Five questions for Stefan Glimm
Director General, Global Aluminium Foil Roller Initiative (GLAFRI)
The demand for aluminium foils is growing. Especially e-mobility and advances in battery technology offer opportunities for the future, told Stefan Glimm in the ALUMINIUM interview.
Mr. Glimm, what are the current trends in demand for aluminium foil products?
In 2017, global demand for aluminium foils increased by more than 5 percent, something that is particularly positive due to the fact that this demand was generated not only by rising economies such as those of China and India, but also by traditional consumption regions, including Europe. This growth is driven not only by the expansion of the middle class worldwide and increasing urbanisation, but also by a growing global focus on avoiding food waste, a field in which aluminium’s unique barrier properties are particularly useful. Yet new markets such as electromobility, where aluminium foil plays an important role in battery development, also offer tremendous opportunities for the future. I expect similarly positive growth in 2018.
The packaging of food, medications and personal care products are subject to extremely strict requirements. What advantages does aluminium foil offer?
There is no other packaging material that offers such a good barrier and protection against moisture, light and oxygen, properties than can literally be a matter of life and death for medications – and not only in tropical climates. Used with foods, aluminium foil can help preserve vitamins over a long period of time. It also extends shelf life and facilitates the creation of packaging sizes customised to suit requirements, something that can help reduce the rate of food waste, which currently lies between 30 and 40 percent worldwide. In fact, the loss of resources used in the production of food that never reaches the table is, on average, ten times greater than that for the packaging material used.
With the Robert V. Neher Award, you are recognising innovations in the field of aluminium foils for the first time. Where has the greatest progress been made in recent years?
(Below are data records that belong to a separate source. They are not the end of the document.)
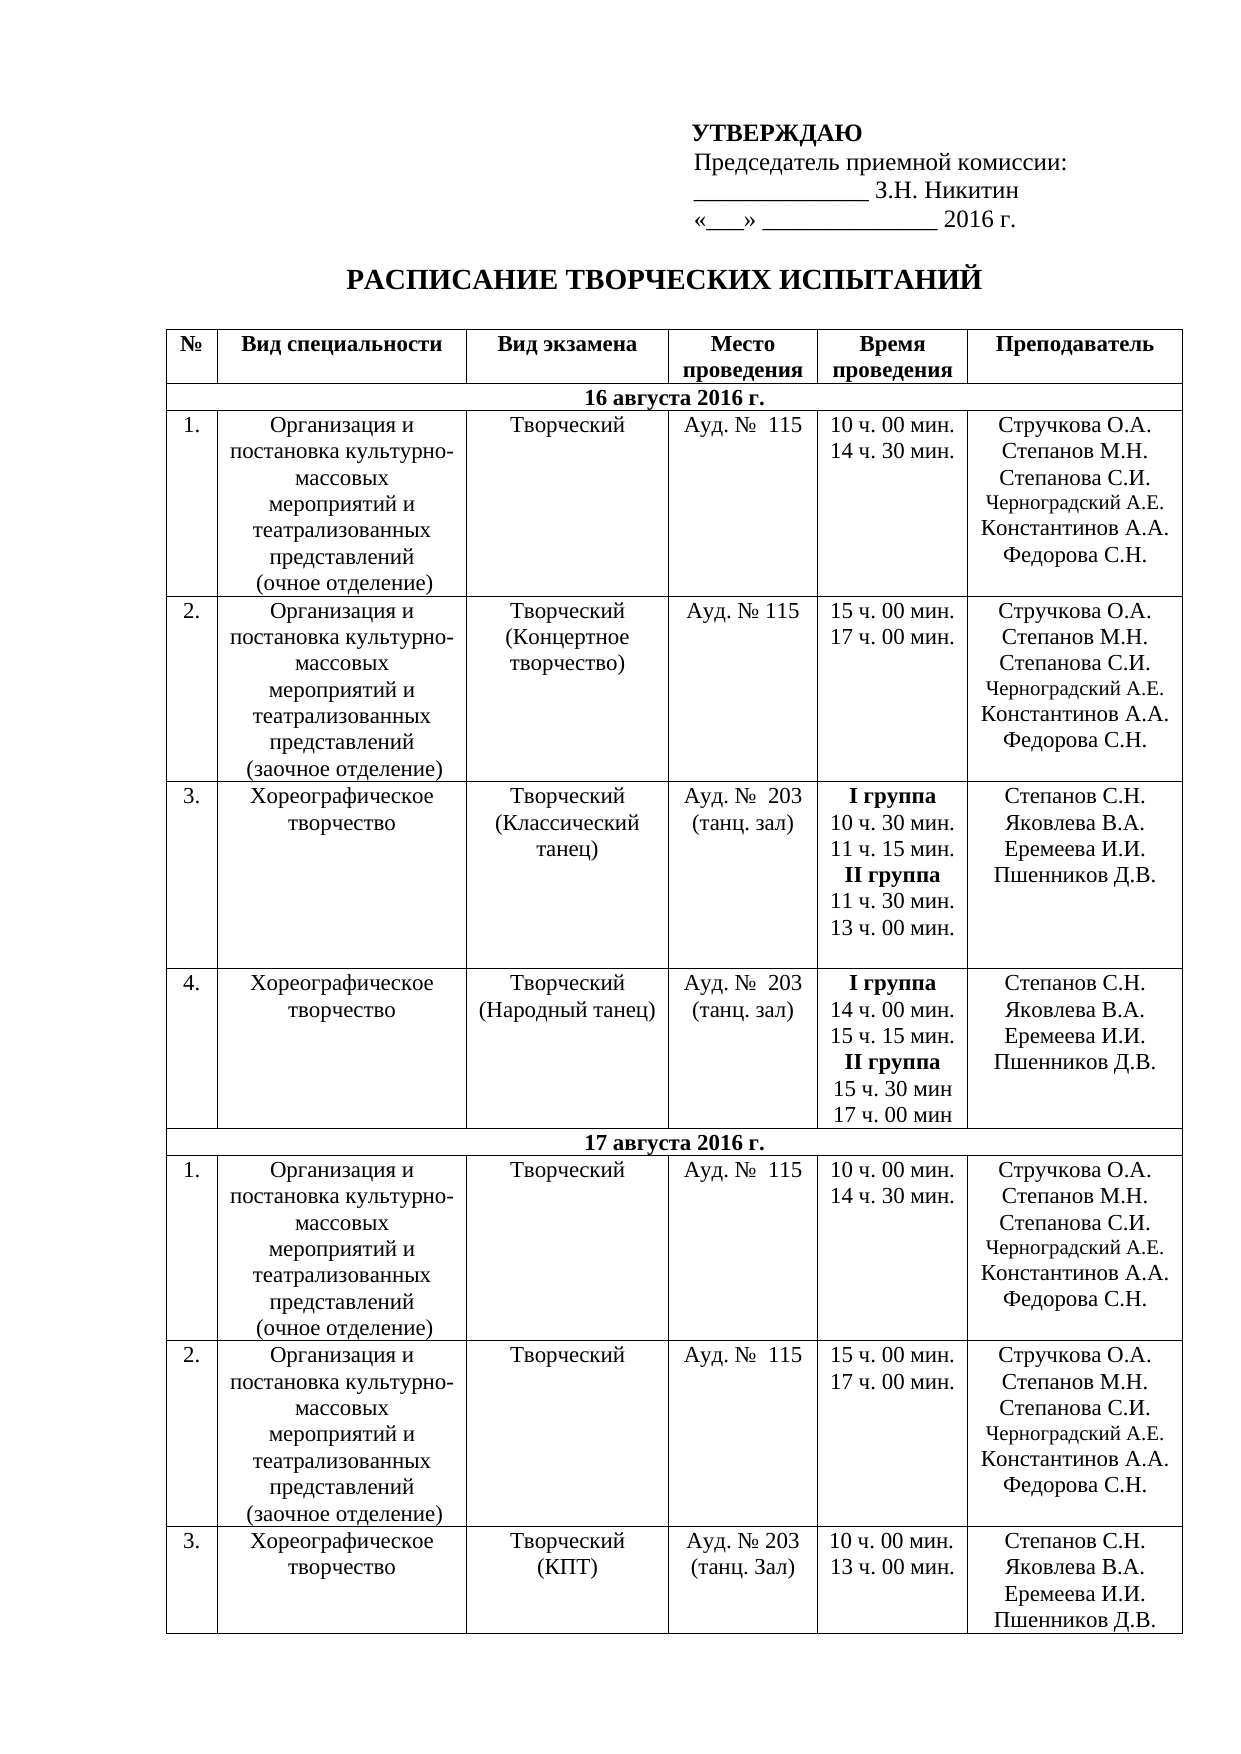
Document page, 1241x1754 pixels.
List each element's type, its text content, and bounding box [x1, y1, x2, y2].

table_cell Хореографическое творчество [218, 782, 466, 968]
table_cell 16 августа 2016 г. [167, 384, 1182, 410]
table_cell Организация и постановка культурно-массовых мероприятий и театрализованных представлений (очное отделение) [218, 411, 466, 596]
table_cell Ауд. № 115 [669, 1156, 817, 1340]
table_cell Ауд. № 115 [669, 411, 817, 596]
table_header Время проведения [818, 330, 967, 383]
table_cell I группа 14 ч. 00 мин. 15 ч. 15 мин. II группа 15 ч. 30 мин 17 ч. 00 мин [818, 969, 967, 1127]
table_cell Стручкова О.А. Степанов М.Н. Степанова С.И. Черноградский А.Е. Константинов А.А. Федорова С.Н. [968, 411, 1182, 596]
table_cell Ауд. № 115 [669, 1341, 817, 1526]
table_cell 1. [167, 411, 217, 596]
table_cell Организация и постановка культурно-массовых мероприятий и театрализованных представлений (очное отделение) [218, 1156, 466, 1340]
table_header Вид экзамена [467, 330, 668, 383]
text УТВЕРЖДАЮ [398, 118, 1152, 147]
table_cell Стручкова О.А. Степанов М.Н. Степанова С.И. Черноградский А.Е. Константинов А.А. Федорова С.Н. [968, 597, 1182, 781]
text «___» ______________ 2016 г. [679, 204, 1152, 233]
text ______________ З.Н. Никитин [679, 176, 1152, 204]
table_cell Организация и постановка культурно-массовых мероприятий и театрализованных представлений (заочное отделение) [218, 1341, 466, 1526]
table_header Вид специальности [218, 330, 466, 383]
table_cell 4. [167, 969, 217, 1127]
table_cell 3. [167, 782, 217, 968]
table_cell Ауд. № 203 (танц. зал) [669, 782, 817, 968]
table_cell 2. [167, 1341, 217, 1526]
table_header Преподаватель [968, 330, 1182, 383]
table_cell Творческий (Концертное творчество) [467, 597, 668, 781]
table_cell Хореографическое творчество [218, 969, 466, 1127]
table_cell Ауд. № 203 (танц. Зал) [669, 1527, 817, 1632]
table_cell 10 ч. 00 мин. 14 ч. 30 мин. [818, 411, 967, 596]
table_cell Творческий [467, 1341, 668, 1526]
table_cell I группа 10 ч. 30 мин. 11 ч. 15 мин. II группа 11 ч. 30 мин. 13 ч. 00 мин. [818, 782, 967, 968]
table_cell Творческий [467, 1156, 668, 1340]
table_cell Стручкова О.А. Степанов М.Н. Степанова С.И. Черноградский А.Е. Константинов А.А. Федорова С.Н. [968, 1341, 1182, 1526]
table_cell 10 ч. 00 мин. 13 ч. 00 мин. [818, 1527, 967, 1632]
text Председатель приемной комиссии: [693, 147, 1152, 176]
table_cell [968, 1527, 1182, 1632]
table_cell Творческий (Классический танец) [467, 782, 668, 968]
table_cell 10 ч. 00 мин. 14 ч. 30 мин. [818, 1156, 967, 1340]
table_cell Ауд. № 115 [669, 597, 817, 781]
table_header Место проведения [669, 330, 817, 383]
table_cell 1. [167, 1156, 217, 1340]
table_cell 15 ч. 00 мин. 17 ч. 00 мин. [818, 1341, 967, 1526]
table_header № [167, 330, 217, 383]
table_cell 2. [167, 597, 217, 781]
table_cell Ауд. № 203 (танц. зал) [669, 969, 817, 1127]
table_cell 15 ч. 00 мин. 17 ч. 00 мин. [818, 597, 967, 781]
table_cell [218, 1527, 466, 1632]
table_cell Стручкова О.А. Степанов М.Н. Степанова С.И. Черноградский А.Е. Константинов А.А. Федорова С.Н. [968, 1156, 1182, 1340]
table_cell Организация и постановка культурно-массовых мероприятий и театрализованных представлений (заочное отделение) [218, 597, 466, 781]
table_cell 17 августа 2016 г. [167, 1129, 1182, 1155]
table_cell Степанов С.Н. Яковлева В.А. Еремеева И.И. Пшенников Д.В. [968, 969, 1182, 1127]
table_cell Творческий (КПТ) [467, 1527, 668, 1632]
table_cell Творческий [467, 411, 668, 596]
table_cell Степанов С.Н. Яковлева В.А. Еремеева И.И. Пшенников Д.В. [968, 782, 1182, 968]
text РАСПИСАНИЕ ТВОРЧЕСКИХ ИСПЫТАНИЙ [177, 262, 1152, 295]
table_cell Творческий (Народный танец) [467, 969, 668, 1127]
table_cell 3. [167, 1527, 217, 1632]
With cars, everyone knows that the lighter the vehicle, the lower the fuel consumption, and the same principle applies to aluminium foil packaging: The lightness of the packaging minimises resource consumption and lowers the use of raw materials. That is why the continuous reduction in thickness and ongoing development of new applications is so important – a good example of this is the sharp increase in the use of bags containing aluminium foil in recent years. And when it comes to technical applications, there are so many examples in which aluminium foils are used in our modern lifestyle with its focus on electronics and mobility that I will limit myself to one: The increasingly large role played by aluminium foils in battery technology, and therefore in e-mobility.
What will continue to pose a challenge in future?
Aluminium is not only important as a raw material, but it is also a valuable material in and of itself. It can be recycled again and again, and in areas with functioning collection systems that encompass all packaging containing aluminium, such as in Germany, recycling rates of nearly 90 percent are achieved. The global challenge here lines in the collection, as this material must first be collected if it is going to be recycled, and that is why the aluminium’s value as a material is so important. Furthermore, it goes without saying that continuing developments in materials and alloys play a decisive role for technical applications.
The media sometimes casts a critical eye on aluminium packaging for food, with the discussion revolving around supposed health risks in particular. What is your opinion of this issue?
As with many other topics, it is an area in which emotion plays too large of a role. Packaging containing aluminium foil offers custom solutions that make efficient use of our resources. These not only help provide consumers with a secure supply of high-quality food and safe medications, but they are also subject to strict food regulations, including additional labelling information, such as that appearing on conventional untreated aluminium foil noting that it should not be used for acidic food. Just as with other consumer goods, in other words, it is important that it be used properly.